-- Start of Exercise inputs --

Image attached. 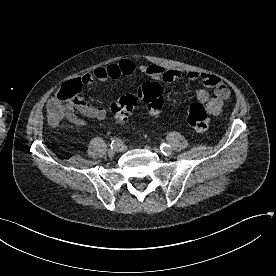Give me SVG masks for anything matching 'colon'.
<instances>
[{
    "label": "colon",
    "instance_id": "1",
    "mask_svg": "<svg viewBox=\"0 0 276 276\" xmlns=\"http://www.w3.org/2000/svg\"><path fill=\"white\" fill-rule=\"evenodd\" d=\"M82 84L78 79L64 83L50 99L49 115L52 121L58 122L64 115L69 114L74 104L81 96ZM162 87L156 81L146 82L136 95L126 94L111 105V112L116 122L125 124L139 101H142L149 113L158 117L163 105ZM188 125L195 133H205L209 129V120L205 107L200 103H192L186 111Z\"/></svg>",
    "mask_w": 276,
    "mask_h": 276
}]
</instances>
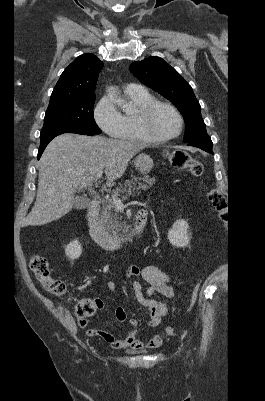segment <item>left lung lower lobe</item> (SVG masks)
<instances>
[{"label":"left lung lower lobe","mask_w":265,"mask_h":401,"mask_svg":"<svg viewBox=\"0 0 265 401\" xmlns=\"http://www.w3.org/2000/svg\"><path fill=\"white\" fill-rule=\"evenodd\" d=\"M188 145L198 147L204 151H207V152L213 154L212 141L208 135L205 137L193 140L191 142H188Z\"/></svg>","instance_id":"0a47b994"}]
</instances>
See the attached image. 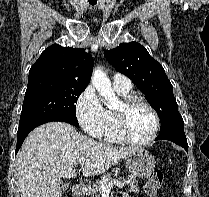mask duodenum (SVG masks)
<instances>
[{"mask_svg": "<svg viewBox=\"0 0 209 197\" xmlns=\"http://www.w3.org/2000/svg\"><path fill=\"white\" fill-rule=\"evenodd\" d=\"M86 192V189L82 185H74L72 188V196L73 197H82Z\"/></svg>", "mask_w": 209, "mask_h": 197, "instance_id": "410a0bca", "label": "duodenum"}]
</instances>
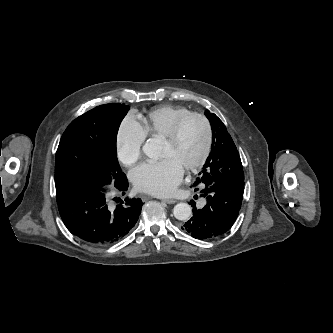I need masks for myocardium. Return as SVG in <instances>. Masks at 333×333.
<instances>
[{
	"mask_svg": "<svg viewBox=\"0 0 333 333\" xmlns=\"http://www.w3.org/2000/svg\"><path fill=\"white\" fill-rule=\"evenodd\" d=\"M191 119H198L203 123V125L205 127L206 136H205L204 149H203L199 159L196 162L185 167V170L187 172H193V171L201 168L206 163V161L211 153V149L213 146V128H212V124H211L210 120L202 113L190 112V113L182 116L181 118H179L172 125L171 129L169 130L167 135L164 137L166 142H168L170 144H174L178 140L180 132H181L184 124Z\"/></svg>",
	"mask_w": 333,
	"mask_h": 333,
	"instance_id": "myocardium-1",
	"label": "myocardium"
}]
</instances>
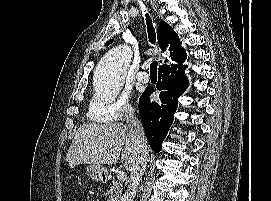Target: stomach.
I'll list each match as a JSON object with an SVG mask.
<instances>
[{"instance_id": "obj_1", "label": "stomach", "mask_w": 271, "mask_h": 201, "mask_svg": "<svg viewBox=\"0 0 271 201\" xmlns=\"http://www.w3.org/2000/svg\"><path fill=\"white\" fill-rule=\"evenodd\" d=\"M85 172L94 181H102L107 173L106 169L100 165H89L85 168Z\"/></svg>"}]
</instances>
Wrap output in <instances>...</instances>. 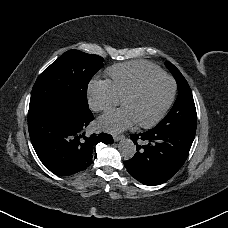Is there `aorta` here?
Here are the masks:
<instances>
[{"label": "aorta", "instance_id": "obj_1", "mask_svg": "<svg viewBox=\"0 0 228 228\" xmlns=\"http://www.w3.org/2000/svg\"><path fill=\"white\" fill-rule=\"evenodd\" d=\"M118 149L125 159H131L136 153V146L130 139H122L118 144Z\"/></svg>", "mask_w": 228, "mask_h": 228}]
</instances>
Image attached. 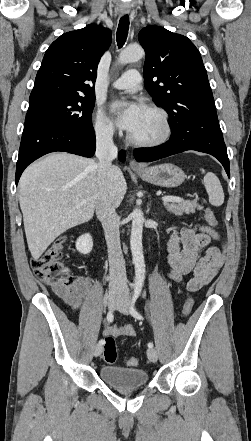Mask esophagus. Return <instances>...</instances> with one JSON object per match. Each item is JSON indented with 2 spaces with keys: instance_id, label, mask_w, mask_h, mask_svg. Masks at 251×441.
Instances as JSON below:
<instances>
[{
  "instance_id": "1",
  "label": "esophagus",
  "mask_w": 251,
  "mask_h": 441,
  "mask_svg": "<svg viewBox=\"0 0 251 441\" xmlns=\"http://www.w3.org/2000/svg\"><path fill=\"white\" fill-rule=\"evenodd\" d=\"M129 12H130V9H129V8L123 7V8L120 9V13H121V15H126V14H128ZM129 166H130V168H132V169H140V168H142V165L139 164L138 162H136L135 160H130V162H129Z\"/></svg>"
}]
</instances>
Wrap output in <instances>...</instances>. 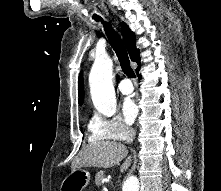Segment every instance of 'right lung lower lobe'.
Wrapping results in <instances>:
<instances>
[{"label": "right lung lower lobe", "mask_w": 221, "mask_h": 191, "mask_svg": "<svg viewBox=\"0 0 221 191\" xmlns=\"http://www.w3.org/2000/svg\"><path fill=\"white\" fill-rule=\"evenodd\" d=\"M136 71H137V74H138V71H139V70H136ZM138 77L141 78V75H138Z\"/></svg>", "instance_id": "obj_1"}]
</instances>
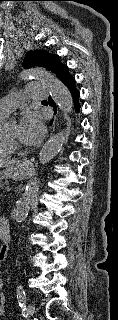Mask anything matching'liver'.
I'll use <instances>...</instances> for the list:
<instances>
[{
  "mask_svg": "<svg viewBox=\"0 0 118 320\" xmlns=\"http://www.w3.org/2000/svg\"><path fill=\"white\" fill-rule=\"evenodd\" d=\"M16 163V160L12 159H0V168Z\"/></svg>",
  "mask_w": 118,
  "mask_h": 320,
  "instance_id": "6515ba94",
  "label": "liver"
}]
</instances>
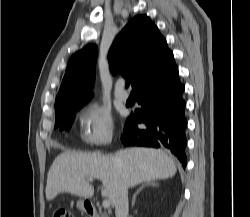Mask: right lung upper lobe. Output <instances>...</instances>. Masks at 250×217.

-- End of Exercise inputs --
-- Start of Exercise inputs --

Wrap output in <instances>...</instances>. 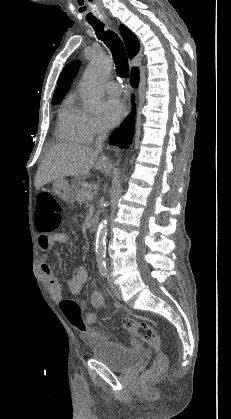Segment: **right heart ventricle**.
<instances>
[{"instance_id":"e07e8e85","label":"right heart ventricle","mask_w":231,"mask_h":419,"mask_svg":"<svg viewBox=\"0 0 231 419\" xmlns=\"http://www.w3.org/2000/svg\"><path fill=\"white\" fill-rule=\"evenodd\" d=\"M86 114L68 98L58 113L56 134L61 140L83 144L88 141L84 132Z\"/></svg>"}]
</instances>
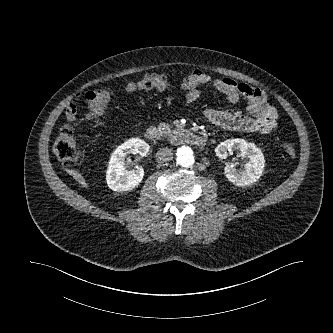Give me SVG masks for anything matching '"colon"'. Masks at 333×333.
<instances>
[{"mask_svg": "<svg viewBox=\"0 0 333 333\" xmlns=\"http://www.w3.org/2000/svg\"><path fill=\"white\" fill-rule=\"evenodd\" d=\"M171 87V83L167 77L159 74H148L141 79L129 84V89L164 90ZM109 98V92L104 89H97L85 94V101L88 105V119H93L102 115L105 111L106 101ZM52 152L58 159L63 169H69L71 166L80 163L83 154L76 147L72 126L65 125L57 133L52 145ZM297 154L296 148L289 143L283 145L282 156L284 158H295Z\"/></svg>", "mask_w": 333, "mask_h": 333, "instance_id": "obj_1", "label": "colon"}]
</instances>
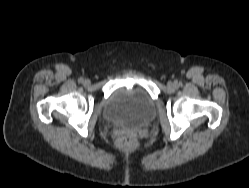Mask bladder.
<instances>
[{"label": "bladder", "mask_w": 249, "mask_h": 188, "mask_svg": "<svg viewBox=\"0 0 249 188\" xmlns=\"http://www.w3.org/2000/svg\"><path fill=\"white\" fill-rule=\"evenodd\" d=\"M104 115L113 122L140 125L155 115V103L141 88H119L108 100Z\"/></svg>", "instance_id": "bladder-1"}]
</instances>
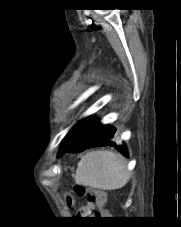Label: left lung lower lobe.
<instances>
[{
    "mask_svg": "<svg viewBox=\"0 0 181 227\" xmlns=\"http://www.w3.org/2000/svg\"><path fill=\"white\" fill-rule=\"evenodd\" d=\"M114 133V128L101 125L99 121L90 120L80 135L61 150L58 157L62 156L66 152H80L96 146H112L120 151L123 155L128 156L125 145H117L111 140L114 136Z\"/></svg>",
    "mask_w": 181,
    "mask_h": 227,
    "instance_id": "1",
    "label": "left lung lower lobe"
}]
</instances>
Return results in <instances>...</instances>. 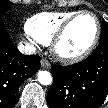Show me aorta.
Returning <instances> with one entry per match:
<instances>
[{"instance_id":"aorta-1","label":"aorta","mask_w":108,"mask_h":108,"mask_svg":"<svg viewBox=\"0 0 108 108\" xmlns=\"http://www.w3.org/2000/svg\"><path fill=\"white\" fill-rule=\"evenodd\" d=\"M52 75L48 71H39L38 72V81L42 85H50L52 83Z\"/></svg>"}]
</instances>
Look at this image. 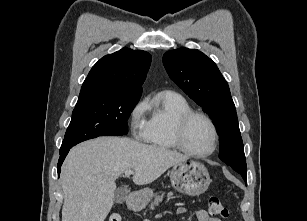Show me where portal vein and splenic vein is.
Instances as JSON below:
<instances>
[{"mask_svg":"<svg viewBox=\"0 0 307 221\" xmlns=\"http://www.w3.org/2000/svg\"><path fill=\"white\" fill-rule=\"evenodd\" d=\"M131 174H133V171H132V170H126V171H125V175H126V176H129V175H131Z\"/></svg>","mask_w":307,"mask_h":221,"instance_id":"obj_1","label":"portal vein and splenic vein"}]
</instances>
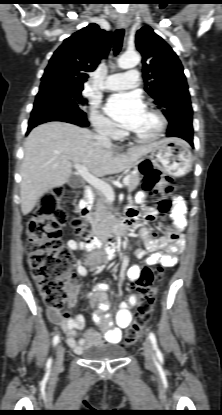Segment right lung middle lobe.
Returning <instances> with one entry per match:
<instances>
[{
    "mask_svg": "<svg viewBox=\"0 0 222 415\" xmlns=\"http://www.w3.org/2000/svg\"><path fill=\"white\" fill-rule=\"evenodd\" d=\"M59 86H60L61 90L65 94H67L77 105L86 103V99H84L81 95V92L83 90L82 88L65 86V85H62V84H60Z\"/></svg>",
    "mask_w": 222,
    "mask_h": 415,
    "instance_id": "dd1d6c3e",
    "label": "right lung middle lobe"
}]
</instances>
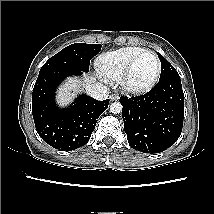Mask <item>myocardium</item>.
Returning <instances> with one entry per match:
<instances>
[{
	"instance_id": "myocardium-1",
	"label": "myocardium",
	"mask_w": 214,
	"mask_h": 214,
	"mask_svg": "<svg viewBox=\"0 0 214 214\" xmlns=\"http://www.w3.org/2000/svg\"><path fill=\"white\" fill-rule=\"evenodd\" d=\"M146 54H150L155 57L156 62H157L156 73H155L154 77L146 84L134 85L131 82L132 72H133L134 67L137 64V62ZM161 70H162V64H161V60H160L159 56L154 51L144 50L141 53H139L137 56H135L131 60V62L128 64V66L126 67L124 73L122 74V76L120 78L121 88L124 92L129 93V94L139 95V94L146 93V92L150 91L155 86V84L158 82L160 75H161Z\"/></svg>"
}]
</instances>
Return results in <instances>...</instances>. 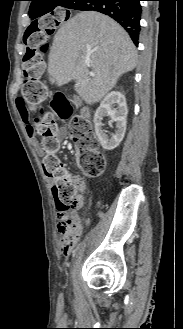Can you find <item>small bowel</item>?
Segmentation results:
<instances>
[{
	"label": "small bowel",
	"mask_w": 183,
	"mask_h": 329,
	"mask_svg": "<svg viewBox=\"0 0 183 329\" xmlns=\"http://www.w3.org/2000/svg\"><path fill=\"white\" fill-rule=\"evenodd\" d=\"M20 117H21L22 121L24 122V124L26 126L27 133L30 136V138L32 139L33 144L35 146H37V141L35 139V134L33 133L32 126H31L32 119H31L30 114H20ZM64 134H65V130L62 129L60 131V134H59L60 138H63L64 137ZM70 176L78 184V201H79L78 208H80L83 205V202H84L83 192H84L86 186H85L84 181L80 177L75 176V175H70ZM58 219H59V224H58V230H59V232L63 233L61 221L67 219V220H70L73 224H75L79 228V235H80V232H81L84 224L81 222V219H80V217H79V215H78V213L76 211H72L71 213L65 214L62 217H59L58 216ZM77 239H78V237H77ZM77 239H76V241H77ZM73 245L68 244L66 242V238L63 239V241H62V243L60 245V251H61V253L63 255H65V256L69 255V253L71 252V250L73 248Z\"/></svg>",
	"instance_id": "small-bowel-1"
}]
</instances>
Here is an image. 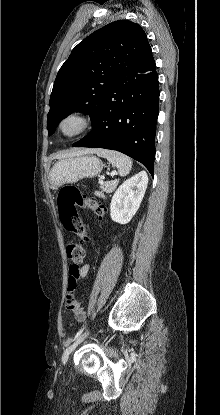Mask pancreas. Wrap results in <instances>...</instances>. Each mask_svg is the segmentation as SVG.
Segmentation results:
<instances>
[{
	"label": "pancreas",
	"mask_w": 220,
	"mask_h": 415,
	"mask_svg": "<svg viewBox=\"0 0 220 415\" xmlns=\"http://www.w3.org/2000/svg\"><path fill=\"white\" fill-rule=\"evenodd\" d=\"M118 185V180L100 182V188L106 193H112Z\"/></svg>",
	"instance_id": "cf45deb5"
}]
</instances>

-- End of Exercise inputs --
-- Start of Exercise inputs --

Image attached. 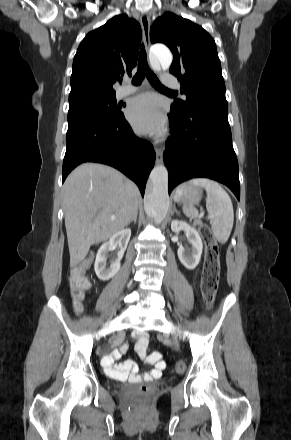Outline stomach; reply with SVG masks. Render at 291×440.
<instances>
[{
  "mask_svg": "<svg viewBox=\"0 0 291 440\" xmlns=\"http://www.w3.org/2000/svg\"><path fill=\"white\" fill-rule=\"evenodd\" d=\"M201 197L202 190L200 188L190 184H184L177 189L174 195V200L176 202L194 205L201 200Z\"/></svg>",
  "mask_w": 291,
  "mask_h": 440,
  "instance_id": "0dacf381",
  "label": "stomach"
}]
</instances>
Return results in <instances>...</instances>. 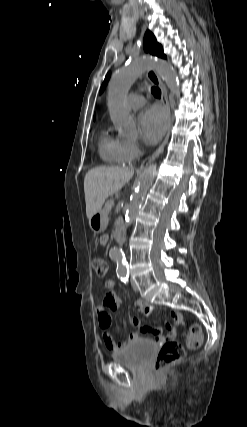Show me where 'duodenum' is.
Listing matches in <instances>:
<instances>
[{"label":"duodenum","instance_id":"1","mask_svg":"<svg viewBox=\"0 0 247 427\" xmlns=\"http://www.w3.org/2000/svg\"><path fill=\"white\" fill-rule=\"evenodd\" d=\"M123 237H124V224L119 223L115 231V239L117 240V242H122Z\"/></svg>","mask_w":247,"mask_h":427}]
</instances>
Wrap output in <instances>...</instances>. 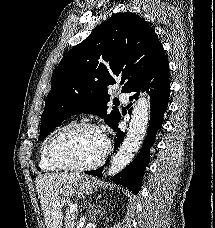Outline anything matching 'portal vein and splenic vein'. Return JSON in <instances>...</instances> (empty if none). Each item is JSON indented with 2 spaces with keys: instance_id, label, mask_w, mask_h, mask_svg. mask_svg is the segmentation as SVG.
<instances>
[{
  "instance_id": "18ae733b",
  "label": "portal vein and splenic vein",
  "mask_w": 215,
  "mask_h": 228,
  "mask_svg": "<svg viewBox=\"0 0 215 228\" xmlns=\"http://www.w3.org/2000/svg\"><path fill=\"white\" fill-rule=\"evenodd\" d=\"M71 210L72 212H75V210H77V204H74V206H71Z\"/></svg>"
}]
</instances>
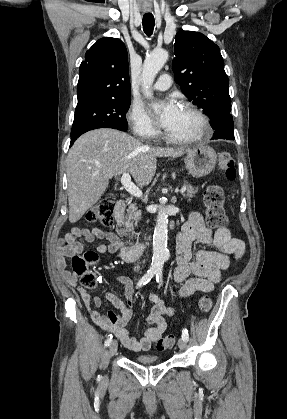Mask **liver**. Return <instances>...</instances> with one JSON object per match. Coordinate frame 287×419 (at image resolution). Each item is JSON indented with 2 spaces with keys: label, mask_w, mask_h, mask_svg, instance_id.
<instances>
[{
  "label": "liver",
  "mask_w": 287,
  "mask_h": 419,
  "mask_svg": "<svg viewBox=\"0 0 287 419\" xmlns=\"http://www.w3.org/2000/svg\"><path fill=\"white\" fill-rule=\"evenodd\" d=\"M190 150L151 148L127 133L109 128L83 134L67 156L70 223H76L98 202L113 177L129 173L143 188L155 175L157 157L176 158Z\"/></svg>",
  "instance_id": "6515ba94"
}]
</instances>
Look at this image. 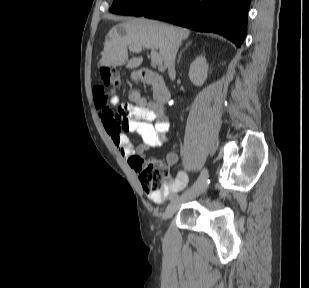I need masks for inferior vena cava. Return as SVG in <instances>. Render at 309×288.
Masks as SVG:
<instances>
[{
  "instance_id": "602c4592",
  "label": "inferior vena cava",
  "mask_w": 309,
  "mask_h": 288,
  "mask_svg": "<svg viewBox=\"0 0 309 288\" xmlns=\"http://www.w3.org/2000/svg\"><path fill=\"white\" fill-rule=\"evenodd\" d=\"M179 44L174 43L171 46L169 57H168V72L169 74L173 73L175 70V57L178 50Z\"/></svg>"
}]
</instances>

-- End of Exercise inputs --

## Do this
Print the rows again unchanged, everything from the line containing "Mask anything matching'liver'." down to the line containing "Mask: right lung", with both of those lines included. Leave the pictures out of your answer.

## Answer to this task
Mask anything matching'liver'.
I'll use <instances>...</instances> for the list:
<instances>
[{
  "mask_svg": "<svg viewBox=\"0 0 118 320\" xmlns=\"http://www.w3.org/2000/svg\"><path fill=\"white\" fill-rule=\"evenodd\" d=\"M16 163V160L12 159H0V168Z\"/></svg>",
  "mask_w": 118,
  "mask_h": 320,
  "instance_id": "6515ba94",
  "label": "liver"
}]
</instances>
Mask: right lung upper lobe. Output <instances>...</instances>. Masks at 250×217.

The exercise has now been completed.